Amanda Forys, MSPH, discusses the critical lack of clarity in the US biosimilars marketplace.
Transcript:
Is there a specific policy that’s missing from the biosimilars market?
I think there’s several areas that manufacturers are looking for clarification in and bringing biosimilars to market around the patent dance and a lot of other different things that the FDA still has to put out guidance on. But, one of the biggest payment policy issues that I think is being ignored right now, that will be an issue as more products come to market, is how biosimilar products are being treated under the Medicare Part D. Currently, if you are taking a branded product and you hit the doughnut hole, and you’ve spent, now you’re responsible technically to pay the full cost of your drug—well, the coverage gap is closing now and manufacturers can offer this discount for you to help you get out of the doughnut hole but not have to pay the full cost of your drug.

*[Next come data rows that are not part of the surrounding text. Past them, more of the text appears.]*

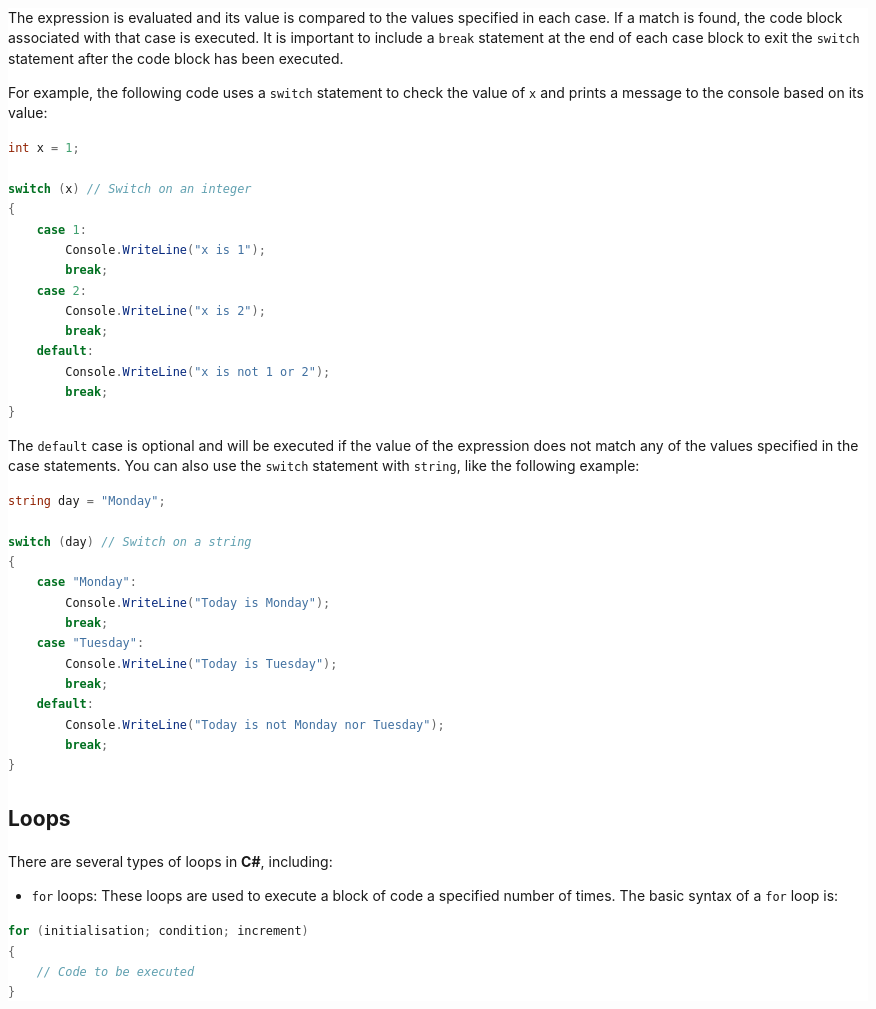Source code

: The expression is evaluated and its value is compared to the values specified in each case. If a match is found, the code block associated with that case is executed. It is important to include a `break` statement at the end of each case block to exit the `switch` statement after the code block has been executed.

For example, the following code uses a `switch` statement to check the value of `x` and prints a message to the console based on its value:

```cs
int x = 1;

switch (x) // Switch on an integer
{
    case 1:
        Console.WriteLine("x is 1");
        break;
    case 2:
        Console.WriteLine("x is 2");
        break;
    default:
        Console.WriteLine("x is not 1 or 2");
        break;
}
```

The `default` case is optional and will be executed if the value of the expression does not match any of the values specified in the case statements. You can also use the `switch` statement with `string`, like the following example:

```cs
string day = "Monday";

switch (day) // Switch on a string
{
    case "Monday":
        Console.WriteLine("Today is Monday");
        break;
    case "Tuesday":
        Console.WriteLine("Today is Tuesday");
        break;
    default:
        Console.WriteLine("Today is not Monday nor Tuesday");
        break;
}
```

## Loops

There are several types of loops in **C#**, including:

- `for` loops: These loops are used to execute a block of code a specified number of times. The basic syntax of a `for` loop is:

```cs
for (initialisation; condition; increment)
{
    // Code to be executed
}
```
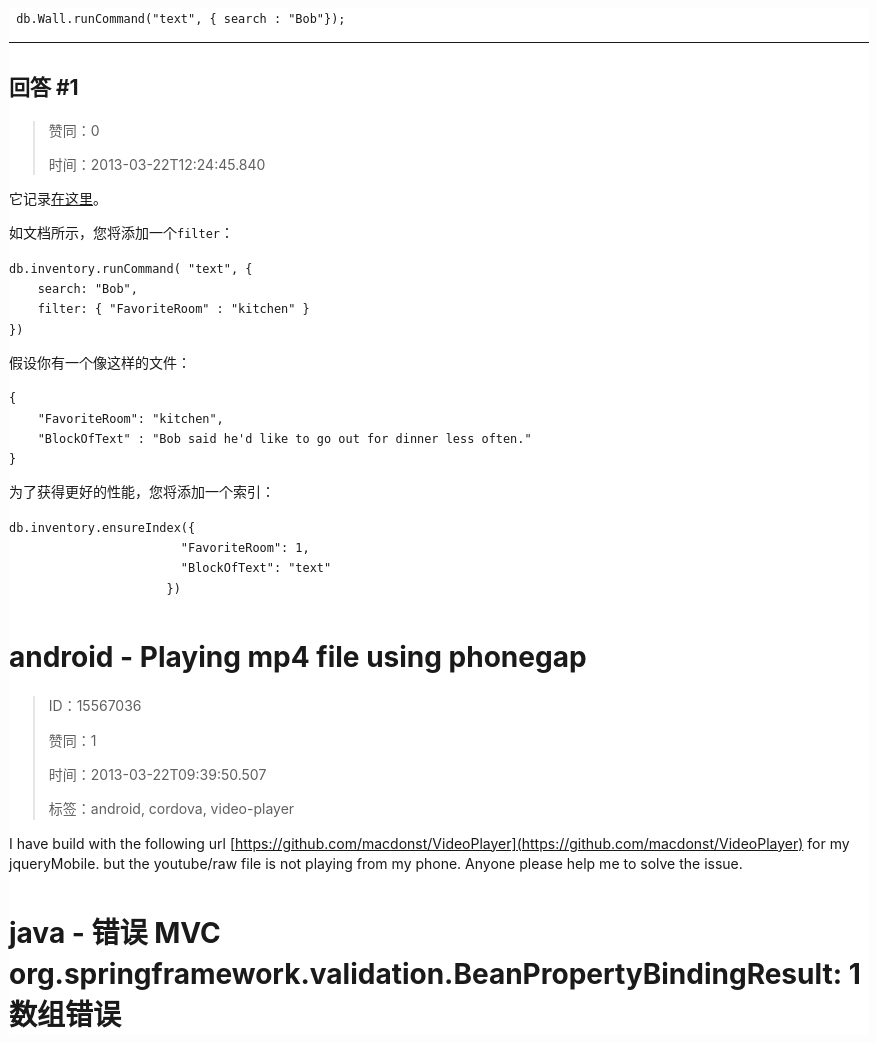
 ```
 db.Wall.runCommand("text", { search : "Bob"}); 
```

* * *

## 回答 #1

> 赞同：0
> 
> 时间：2013-03-22T12:24:45.840

它记录[在这里](http://docs.mongodb.org/manual/tutorial/limit-number-of-items-scanned-for-text-search/)。

如文档所示，您将添加一个`filter`：

```
db.inventory.runCommand( "text", {
    search: "Bob",
    filter: { "FavoriteRoom" : "kitchen" }
}) 
```

假设你有一个像这样的文件：

```
{
    "FavoriteRoom": "kitchen",
    "BlockOfText" : "Bob said he'd like to go out for dinner less often."
} 
```

为了获得更好的性能，您将添加一个索引：

```
db.inventory.ensureIndex({
                        "FavoriteRoom": 1,
                        "BlockOfText": "text"
                      }) 
```

# android - Playing mp4 file using phonegap

> ID：15567036
> 
> 赞同：1
> 
> 时间：2013-03-22T09:39:50.507
> 
> 标签：android, cordova, video-player

I have build with the following url [https://github.com/macdonst/VideoPlayer](https://github.com/macdonst/VideoPlayer) for my jqueryMobile. but the youtube/raw file is not playing from my phone. Anyone please help me to solve the issue.

# java - 错误 MVC org.springframework.validation.BeanPropertyBindingResult: 1 数组错误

So, if a drug was $100 before the patient would have paid $100 and that money would have counted toward their true out-of-pocket and gotten them through to catastrophic. Once they get into catastrophic coverage they are only responsible for 5% of their drug cost. Well, with the coverage gap discount program, the manufacturer said, we will now pay 50% of the drug cost, the patient will pay 45% of the drug cost, and then the plan kicks in the final 5%. That’s how the coverage gap will close by 2020. That money though, that the manufacturer is giving to the patient, counts as their true out-of-pocket cost. Biosimilars are not considered branded products in the eyes of Medicare for non-low-income subsidy beneficiaries. So, when they hit that coverage gap, the drug will be treated as a generic product instead of as a branded product. Now the patient will have to pay a higher percentage relative to what they would have paid if the product was treated as a branded product and what the plan is picking up—so now it’s a share between what the plan and the patient has to pay. What the plan is picking up does not count toward that troop and help the patient get into the doughnut hole. Because we are seeing a lot of these products coming out right now that are on the Part B side and not on the Part D side.
There really hasn’t been a final answer on "was that the intent of this or have we just not addressed it yet?" I think manufacturers will be looking for that guidance moving forward. For low-income subsidy patients, a biosimilar is counted as a branded product, so they do pay a higher copay when they access the drug if someone is an LIS beneficiary. So, this inconsistency is definitely something that will need to be addressed in the future. Not just LIS and not LIS but for the Medicare program as a whole.